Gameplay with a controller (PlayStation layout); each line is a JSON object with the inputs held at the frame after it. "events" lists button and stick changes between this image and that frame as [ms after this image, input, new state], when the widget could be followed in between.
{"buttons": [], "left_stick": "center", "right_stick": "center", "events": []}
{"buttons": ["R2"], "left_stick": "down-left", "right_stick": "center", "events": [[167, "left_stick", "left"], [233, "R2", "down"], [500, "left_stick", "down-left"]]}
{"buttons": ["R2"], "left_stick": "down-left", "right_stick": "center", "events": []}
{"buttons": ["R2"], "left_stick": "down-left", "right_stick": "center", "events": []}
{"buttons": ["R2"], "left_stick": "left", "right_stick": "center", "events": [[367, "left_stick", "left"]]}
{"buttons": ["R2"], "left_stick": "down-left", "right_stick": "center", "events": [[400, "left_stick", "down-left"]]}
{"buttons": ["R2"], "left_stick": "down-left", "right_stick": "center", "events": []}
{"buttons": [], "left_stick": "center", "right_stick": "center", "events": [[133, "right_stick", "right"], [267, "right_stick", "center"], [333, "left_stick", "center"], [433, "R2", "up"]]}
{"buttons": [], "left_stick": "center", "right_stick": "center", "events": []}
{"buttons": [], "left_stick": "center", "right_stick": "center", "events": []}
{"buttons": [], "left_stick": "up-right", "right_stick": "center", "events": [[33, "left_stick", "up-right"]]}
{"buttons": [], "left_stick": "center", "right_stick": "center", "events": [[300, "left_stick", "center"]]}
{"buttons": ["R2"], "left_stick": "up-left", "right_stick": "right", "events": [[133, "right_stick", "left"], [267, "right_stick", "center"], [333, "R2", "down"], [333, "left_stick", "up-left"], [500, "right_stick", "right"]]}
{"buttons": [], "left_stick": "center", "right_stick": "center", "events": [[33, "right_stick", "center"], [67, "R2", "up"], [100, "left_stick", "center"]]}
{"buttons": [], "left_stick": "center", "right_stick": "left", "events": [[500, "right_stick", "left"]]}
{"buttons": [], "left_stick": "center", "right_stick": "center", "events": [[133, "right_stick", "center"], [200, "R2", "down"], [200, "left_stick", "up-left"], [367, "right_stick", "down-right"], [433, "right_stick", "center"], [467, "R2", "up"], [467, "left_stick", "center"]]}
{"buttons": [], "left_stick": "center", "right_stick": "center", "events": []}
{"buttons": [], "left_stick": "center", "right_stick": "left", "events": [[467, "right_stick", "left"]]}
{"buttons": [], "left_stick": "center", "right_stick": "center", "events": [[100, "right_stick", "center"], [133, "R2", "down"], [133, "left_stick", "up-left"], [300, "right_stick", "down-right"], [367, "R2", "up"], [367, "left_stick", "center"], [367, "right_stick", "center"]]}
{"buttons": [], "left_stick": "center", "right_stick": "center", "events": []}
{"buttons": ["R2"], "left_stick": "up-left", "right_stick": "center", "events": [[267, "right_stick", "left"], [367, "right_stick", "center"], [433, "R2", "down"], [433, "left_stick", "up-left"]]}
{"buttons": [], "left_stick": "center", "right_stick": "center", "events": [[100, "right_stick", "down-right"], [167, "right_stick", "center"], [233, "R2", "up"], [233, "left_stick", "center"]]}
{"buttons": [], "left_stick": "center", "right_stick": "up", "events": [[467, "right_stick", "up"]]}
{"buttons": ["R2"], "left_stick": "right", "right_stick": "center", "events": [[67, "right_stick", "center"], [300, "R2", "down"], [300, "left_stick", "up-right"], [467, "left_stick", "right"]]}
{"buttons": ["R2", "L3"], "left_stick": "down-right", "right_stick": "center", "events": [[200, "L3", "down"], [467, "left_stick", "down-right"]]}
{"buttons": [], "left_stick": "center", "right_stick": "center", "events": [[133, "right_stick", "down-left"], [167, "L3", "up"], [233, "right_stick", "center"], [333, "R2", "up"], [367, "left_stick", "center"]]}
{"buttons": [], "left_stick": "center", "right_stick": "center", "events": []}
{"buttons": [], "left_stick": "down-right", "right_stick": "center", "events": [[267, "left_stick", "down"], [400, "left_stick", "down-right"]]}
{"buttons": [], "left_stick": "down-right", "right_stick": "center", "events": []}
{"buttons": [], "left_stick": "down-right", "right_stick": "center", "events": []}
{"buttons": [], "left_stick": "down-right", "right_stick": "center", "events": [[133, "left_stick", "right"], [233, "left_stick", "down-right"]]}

• • • •

**TASK DIRECTIONS:** The listing above is to be reproduced without a single change.

**RESPONSE:**
Gameplay with a controller (PlayStation layout); each line is a JSON object with the inputs held at the frame after it. "events" lists button and stick changes between this image and that frame as [ms after this image, input, new state], when the widget could be followed in between.
{"buttons": [], "left_stick": "center", "right_stick": "center", "events": []}
{"buttons": ["R2"], "left_stick": "down-left", "right_stick": "center", "events": [[167, "left_stick", "left"], [233, "R2", "down"], [500, "left_stick", "down-left"]]}
{"buttons": ["R2"], "left_stick": "down-left", "right_stick": "center", "events": []}
{"buttons": ["R2"], "left_stick": "down-left", "right_stick": "center", "events": []}
{"buttons": ["R2"], "left_stick": "left", "right_stick": "center", "events": [[367, "left_stick", "left"]]}
{"buttons": ["R2"], "left_stick": "down-left", "right_stick": "center", "events": [[400, "left_stick", "down-left"]]}
{"buttons": ["R2"], "left_stick": "down-left", "right_stick": "center", "events": []}
{"buttons": [], "left_stick": "center", "right_stick": "center", "events": [[133, "right_stick", "right"], [267, "right_stick", "center"], [333, "left_stick", "center"], [433, "R2", "up"]]}
{"buttons": [], "left_stick": "center", "right_stick": "center", "events": []}
{"buttons": [], "left_stick": "center", "right_stick": "center", "events": []}
{"buttons": [], "left_stick": "up-right", "right_stick": "center", "events": [[33, "left_stick", "up-right"]]}
{"buttons": [], "left_stick": "center", "right_stick": "center", "events": [[300, "left_stick", "center"]]}
{"buttons": ["R2"], "left_stick": "up-left", "right_stick": "right", "events": [[133, "right_stick", "left"], [267, "right_stick", "center"], [333, "R2", "down"], [333, "left_stick", "up-left"], [500, "right_stick", "right"]]}
{"buttons": [], "left_stick": "center", "right_stick": "center", "events": [[33, "right_stick", "center"], [67, "R2", "up"], [100, "left_stick", "center"]]}
{"buttons": [], "left_stick": "center", "right_stick": "left", "events": [[500, "right_stick", "left"]]}
{"buttons": [], "left_stick": "center", "right_stick": "center", "events": [[133, "right_stick", "center"], [200, "R2", "down"], [200, "left_stick", "up-left"], [367, "right_stick", "down-right"], [433, "right_stick", "center"], [467, "R2", "up"], [467, "left_stick", "center"]]}
{"buttons": [], "left_stick": "center", "right_stick": "center", "events": []}
{"buttons": [], "left_stick": "center", "right_stick": "left", "events": [[467, "right_stick", "left"]]}
{"buttons": [], "left_stick": "center", "right_stick": "center", "events": [[100, "right_stick", "center"], [133, "R2", "down"], [133, "left_stick", "up-left"], [300, "right_stick", "down-right"], [367, "R2", "up"], [367, "left_stick", "center"], [367, "right_stick", "center"]]}
{"buttons": [], "left_stick": "center", "right_stick": "center", "events": []}
{"buttons": ["R2"], "left_stick": "up-left", "right_stick": "center", "events": [[267, "right_stick", "left"], [367, "right_stick", "center"], [433, "R2", "down"], [433, "left_stick", "up-left"]]}
{"buttons": [], "left_stick": "center", "right_stick": "center", "events": [[100, "right_stick", "down-right"], [167, "right_stick", "center"], [233, "R2", "up"], [233, "left_stick", "center"]]}
{"buttons": [], "left_stick": "center", "right_stick": "up", "events": [[467, "right_stick", "up"]]}
{"buttons": ["R2"], "left_stick": "right", "right_stick": "center", "events": [[67, "right_stick", "center"], [300, "R2", "down"], [300, "left_stick", "up-right"], [467, "left_stick", "right"]]}
{"buttons": ["R2", "L3"], "left_stick": "down-right", "right_stick": "center", "events": [[200, "L3", "down"], [467, "left_stick", "down-right"]]}
{"buttons": [], "left_stick": "center", "right_stick": "center", "events": [[133, "right_stick", "down-left"], [167, "L3", "up"], [233, "right_stick", "center"], [333, "R2", "up"], [367, "left_stick", "center"]]}
{"buttons": [], "left_stick": "center", "right_stick": "center", "events": []}
{"buttons": [], "left_stick": "down-right", "right_stick": "center", "events": [[267, "left_stick", "down"], [400, "left_stick", "down-right"]]}
{"buttons": [], "left_stick": "down-right", "right_stick": "center", "events": []}
{"buttons": [], "left_stick": "down-right", "right_stick": "center", "events": []}
{"buttons": [], "left_stick": "down-right", "right_stick": "center", "events": [[133, "left_stick", "right"], [233, "left_stick", "down-right"]]}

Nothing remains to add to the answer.